MySQL: Find duplicate users WHERE item count < 1

Question

Trying to find duplicate users by email, who have an item count less than 0. I've got the duplicate users working (though it returns the full list of users sorted, instead of a subset):

select users.id, email, count(email) as count
from users
group by users.email
order by count desc

I'm trying to join on Items where count(items.id) < 1, but that doesn't seem to work.

select users.id, email, count(email) as count
from users
join items on items.user_id = users.id
having count(items.id) < 1
group by users.email
order by count desc

I also tried an IN query, but can't seem to get the syntax right.

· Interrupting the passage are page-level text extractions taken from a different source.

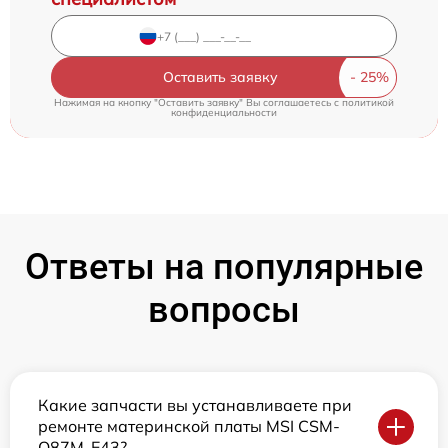
Оставить заявку
Нажимая на кнопку "Оставить заявку" Вы соглашаетесь c
политикой
конфиденциальности
Ответы на популярные
вопросы
Какие запчасти вы устанавливаете при
ремонте материнской платы MSI CSM-
Q87M-E43?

Easy way to do this? Thanks!

UPDATE:

This query did the trick:

    select DISTINCT(u1.id), u1.email
    from users u1
    inner join users u2
        on 1=1
        and u1.email = u2.email
        and u1.id != u2.id
    where not exists (select * from items i where i.user_id = u1.id)
    order by u1.id

Answer 1

Duplicated users:

select 
    email, 
    count(*) as count,
    min(id) first_user_with_this_email_id
from users
group by email
having count(*) > 1

For second one, try this:

select 
    users.email, 
    count(*) as count
from users
left join items 
on (items.user_id = users.id)
where items.id is null --there are no related items
group by users.email
having count(*) > 1 --there are at least two users

Another version of second:

select 
    u.email, 
    count(*) as count
from users u
where not exists (select * from items i where i.user_id = u.id)
group by u.email
having count(*) > 1 --there are at least two users

Make sure you have index on user_id in items table.

Answer 2

try using WHERE instead of "having". May be this link helps: http://www.devx.com/DevX/Tip/21295

Modified query would be :

select users.id, email, count(email) as count
from users
join items on items.user_id = users.id
where count(items.id) < 1
group by users.email
order by count desc

[ did not run and check the query, just a correction ]